In un comunicato stampa diffuso dal Comune di Sassari a fine ottobre, l’assessore ai Lavori Pubblici, alla Manutenzione del Patrimonio comunale e all’Impiantistica sportiva Salvatore Sanna diceva: «Puntiamo alla riqualificazione di un’area dall’altissimo potenziale, compreso il polmone verde che si trova all’interno del complesso. Sono in fase di progettazione e di finanziamento anche altri interventi, che ci permetteranno di restituire al quartiere e a tutta la città una struttura polifunzionale senza trascurare il valore simbolico di un intervento che toglie dal degrado un bene pubblico da troppo tempo sottratto alla comunità e lasciato nell’incuria più assoluta». In attesa di ciò che riserva il futuro, l’Ex-Colonia Campestre, cioè appunto l’area cui faceva riferimento l’assessore, si appresta ad accogliere visitatori e lettori per questa edizione del festival culturale Mod.Ac.: l’appuntamento è per i giorni venerdì 22, sabato 23 e domenica 24 novembre.
Due appuntamenti al giorno, con libri e autori anche molti diversi tra di loro, per – come dichiarato dagli organizzatori – interrogarsi sulla «complessità del mondo in cui viviamo e i tanti e differenti punti da cui possiamo osservarlo». Una volontà di comprensione della realtà ben riassunta dalla parola che dà il titolo a questa edizione, “[de]Gener_Azioni”: ecco allora il focus sul confronto tra le generazioni, sulle azioni che si possono compiere per migliorare il presente e l’avvenire, sul gender e su temi di grande attualità come disparità e discriminazione.

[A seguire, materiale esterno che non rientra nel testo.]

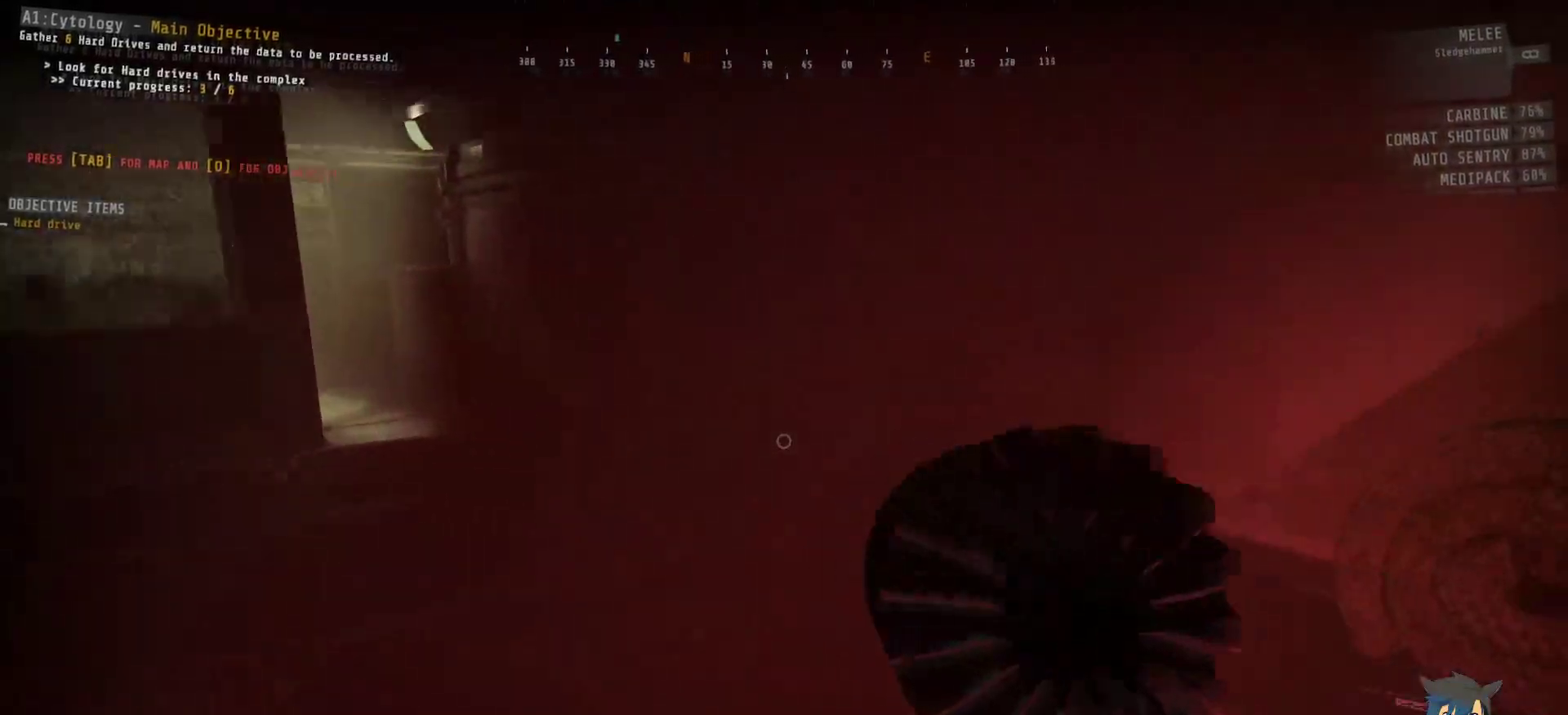
{"dt_ms": 500, "keys": [], "mouse": [], "events": [[334, "w", "up"]]}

Questo il programma, incontro per incontro.
Venerdì 22
ore 18: Barbara Della Notte, napoletana di nascita ma ormai sarda d’adozione, con Magari rimango un altro po’ e la sassarese Speranza Serra con Oltre la stanza, due nuove e interessante voci poetiche pubblicate da Eretica Edizioni (dialogherà con le autrici Giovanni Nuscis, poeta a sua volta);
– ore 19: la giovane Beatrice Sciarrillo, al debutto nella narrativa con In trasparenza l’anima (66thand2nd), un romanzo duro che, senza alcuna traccia di retorica, racconta della protagonista Anita e della sua lotta contro i propri demoni interiori e con un corpo che si fa sempre più esile e debole (con lei Alessandro Marongiu, direttore artistico del festival). Degustazione di vini locali
Sabato 23
ore 18: Graziano Gala con il suo secondo libro Popoff, pubblicato come il precedente da minimum fax e ottimamente accolto dalla stampa: un «romanzo-favola che mescola tragico, grottesco e speranza seguendo i passi ingenui del suo piccolo protagonista nello strambo e violento mondo che lo circonda», ha scritto Alessandro Beretta in una lusinghiera recensione uscita su “La Lettura” del Corriere della Sera (con lui Vanni Lai, autore del fortunato La Cantadora);
– ore 19: Alessandro Ceccherini con Che venga la notte (nottetempo): dopo Il Mostro del 2023 in cui ricostruiva in forma di romanzo la storia lunga e intricata del Mostro di Firenze, l’autore si cimenta ora con un’altra figura ben nota di assassino seriale italiano, Donato Bilancia (con lui Alessandro Marongiu). Degustazione di vini locali
Domenica 24
ore 17.30: storico del teatro, docente all’Accademia di Belle Arti di Perugia e già autore di un nutrito numero di opere per prestigiose case editrici, Nicola Fano porta a Sassari il suo recente Non è il caso. La vita secondo Edipo (con lui il giovane e brillante giornalista Paolo Ardovino); Degustazione di vini locali
ore 18.30: l’incontro di chiusura avrà due protagonisti: Federico Zappino, saggista, filosofo e docente all’Università di Sassari di Teorie di genere e queer, Teoria critica globale ed Etica con Un materialismo queer è possibile e altri scritti politici (Mimesis) e Isa Borrelli, attivista trans/femminista dall’ampio seguito su Instagram, di cui Feltrinelli ha appena dato alle stampe Gender is over (modererà l’incontro Alessandro Marongiu).
Organizzato dall’associazione culturale “City&City”, con la collaborazione di Koinè Ubik Libreria Internazionale, Mod.Ac. Festival culturale è realizzato con il contributo della Regione Autonoma della Sardegna, della Fondazione di Sardegna, e della Camera di Commercio di Sassari attraverso il programma Salude & Trigu, e gode del patrocinio del Comune di Sassari. La serate prevedono delle degustazioni di vino di cantine locali.